Let's see how RgbenchMM performs in similar situation!


RgbenchMM
A Great CPU Benchmark app!

What do we see here?

  • Results for RgbenchMM are similar with MotoE and MotoG for single and dual threading benchmarks : this is expected in the way S200 and S400 are clocked at the same frequency.
  • 4 Threads run give more than 4 times the score of Single Thread one with the QuadCore S400
  • Results are strictly linear to the number of cores for S400 (r²=0.97, which is pretty good for Benchmarks results)
  • 4 threads benchmarking is only suitable for MotoG (the S400 is a quad-core) and gives inconsistent results with S200 (only dual-core, so 4 threads handled by 2 cores cannot give good results)
  • Little lower results with MotoE could be explained since the S200 has its 2 cores shared between Benchmark and System, whereas MotoG (S400) has still 3 and 2 cores left to handle system processes during single and dual threads (although 4 threads run is strictly twice higher than 2 threads ... so even with all the cores used S400 MFLOPS/Core results are better than S200?)
  • On both devices, MFLOPS/Core results are slightly better in Dual Thread run and Single Thread one
RgbenchMM dev explains the following:
it does about 6 loads and 8 multiply-accumalates (or 16 flops) inside the loop.

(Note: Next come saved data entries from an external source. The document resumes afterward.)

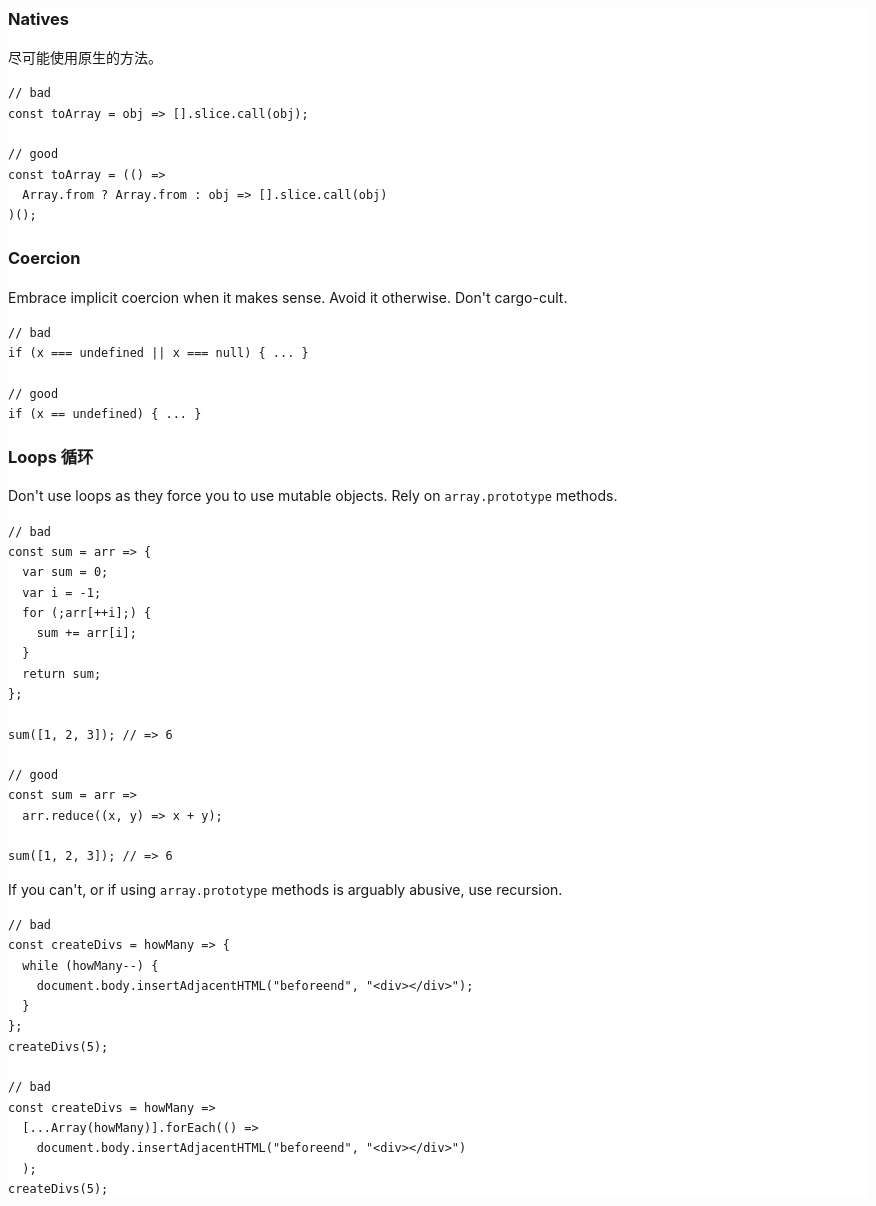 ### Natives

尽可能使用原生的方法。

	// bad
	const toArray = obj => [].slice.call(obj);
	
	// good
	const toArray = (() =>
	  Array.from ? Array.from : obj => [].slice.call(obj)
	)();

### Coercion

Embrace implicit coercion when it makes sense. Avoid it otherwise. Don't cargo-cult.

	// bad
	if (x === undefined || x === null) { ... }
	
	// good
	if (x == undefined) { ... }

### Loops 循环

Don't use loops as they force you to use mutable objects. Rely on `array.prototype` methods.

	// bad
	const sum = arr => {
	  var sum = 0;
	  var i = -1;
	  for (;arr[++i];) {
	    sum += arr[i];
	  }
	  return sum;
	};
	
	sum([1, 2, 3]); // => 6
	
	// good
	const sum = arr =>
	  arr.reduce((x, y) => x + y);
	
	sum([1, 2, 3]); // => 6

If you can't, or if using `array.prototype` methods is arguably abusive, use recursion.


	// bad
	const createDivs = howMany => {
	  while (howMany--) {
	    document.body.insertAdjacentHTML("beforeend", "<div></div>");
	  }
	};
	createDivs(5);
	
	// bad
	const createDivs = howMany =>
	  [...Array(howMany)].forEach(() =>
	    document.body.insertAdjacentHTML("beforeend", "<div></div>")
	  );
	createDivs(5);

The load instructions (FLDD) are also VFP instructions as are the FMACD instructions. Thus, the benchmark is testing the VFP performance almost exclusively. One other detail about the code is that the threads are setup so that ideally they are reading the same columns of one of the input matrices. This will be beneficial on architectures with at least 1 level of shared cache and thus you may see more than 2x speedup on a dual-core processor.
  • The Extremely lower MFLOPS/Core result for 4 threads run on the DualCore S200 shows how it would handle hard multitasking.



Is the Conclusion changed?
Compared to the previous S200 vs s400 article

  • Does Changing the Benchmark app modifies the conclusion about the S200 vs S400 comparison? No, i doesn't
  • Does it changes the "Pure CPU benchmarks: the limits" article conclusion? Not exactly, in fact the results can't be compared since my MotoG was running CM11 at that time, but it could explain the high gap between CM11 and stock KK : it was more a Linpack bias than a ROM issue, i'll be able to test Stock ROM on a S400 soon, then the final conclusion will come.